The formal entry with fanlight opens to a wide reception hall with beamed ceiling, running from the front to the back of the house. The airy main rooms are large with high ceilings and carved classical moldings. There are nine fireplaces within, some surrounded with columns and hand-painted tiles. The library has a concealed wet bar, and the dining room has a cove ceiling, a water view bay window and elaborate corner cabinets.

The master suite has two baths, a library and a closet-lined dressing room, featuring décor in the form of rosettes, wreaths and swags. The third floor, tucked under eaves and dormered windows, offers a guest room, two offices, a wardrobe room and a staff suite of four bedrooms and bath.

George Dominick grew up in Greenwich and was a member of the tea merchants Dominick, Hoag & Co. at 95 Wall Street in Manhattan and of Dominick & Dominick, a banking firm founded in 1870, one of the original sources of closed-end funds, a company that continues its work today 142 years later. A former director of commodities at the firm is another Greenwich resident, Ray Dalio, founder of Bridgewater Associates, the largest hedge fund in the world.

Two years after the Dominicks moved in, their son, Lamont, an 1893 graduate of Yale, performed a daring sea rescue of three of the family’s workmen.
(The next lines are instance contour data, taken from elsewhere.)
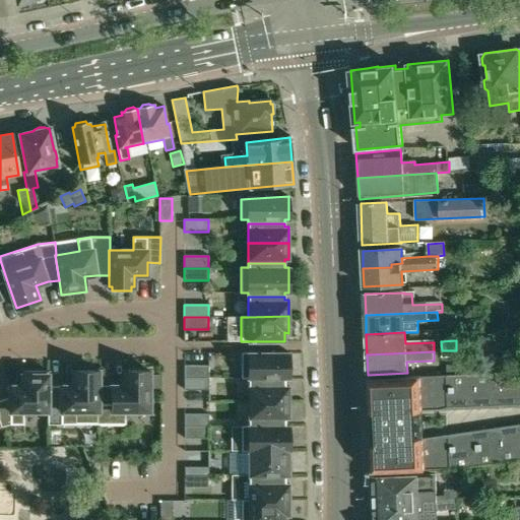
[(241,352),(241,378),(248,378),(285,378),(288,378),(288,352),(284,352),(248,352),(241,352)]
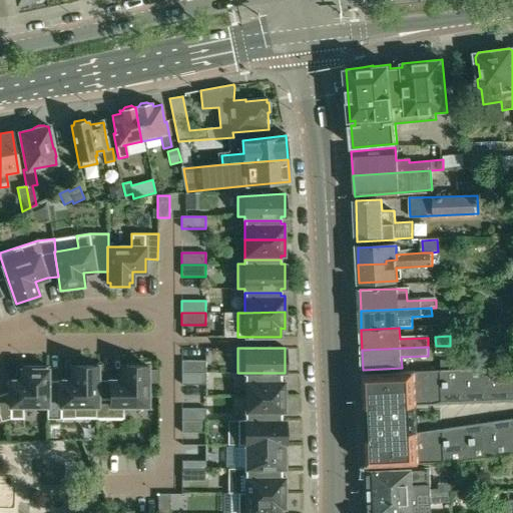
[(205,361),(181,361),(181,373),(205,373),(205,361)]
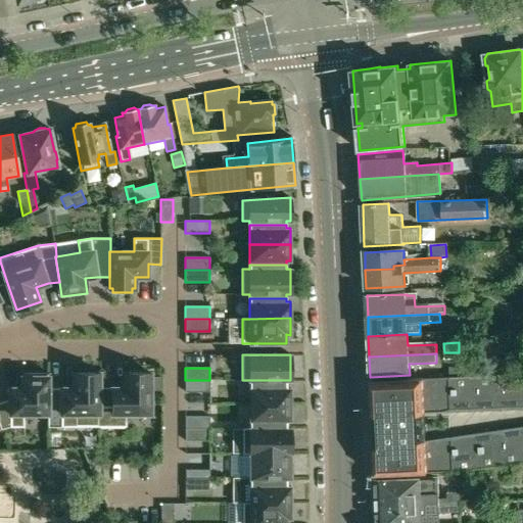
[(25,414),(48,414),(48,388),(48,373),(22,373),(22,388),(10,388),(10,399),(0,402),(0,425),(1,429),(10,427),(25,427),(25,414)]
Tossed from a capsizing rowboat and unable to swim, the men were saved by Lamont who dove after them, dragged the men ashore and rolled the men on barrels enabling them to disgorge the Long Island Sound waters they had swallowed.

As a philanthropist, Dominick served as chairman of the building committee of Christ Church and donated the original parish house.

The architect of the house was the well-known Charles Alonzo Rich of Lamb & Rich in New York. Rich, who designed everything from a cigarette factory to town houses and an armory in New York, was active in the Greenwich community. Among others, he designed a house for Nathaniel Witherell in Belle Haven, one for Elizabeth Milbank, another for George Lowther in Riverside and the original Greenwich Library on Greenwich Avenue. Also an institutional architect, he designed buildings for Dartmouth, Smith, Barnard, Colgate, Amherst and Williams colleges.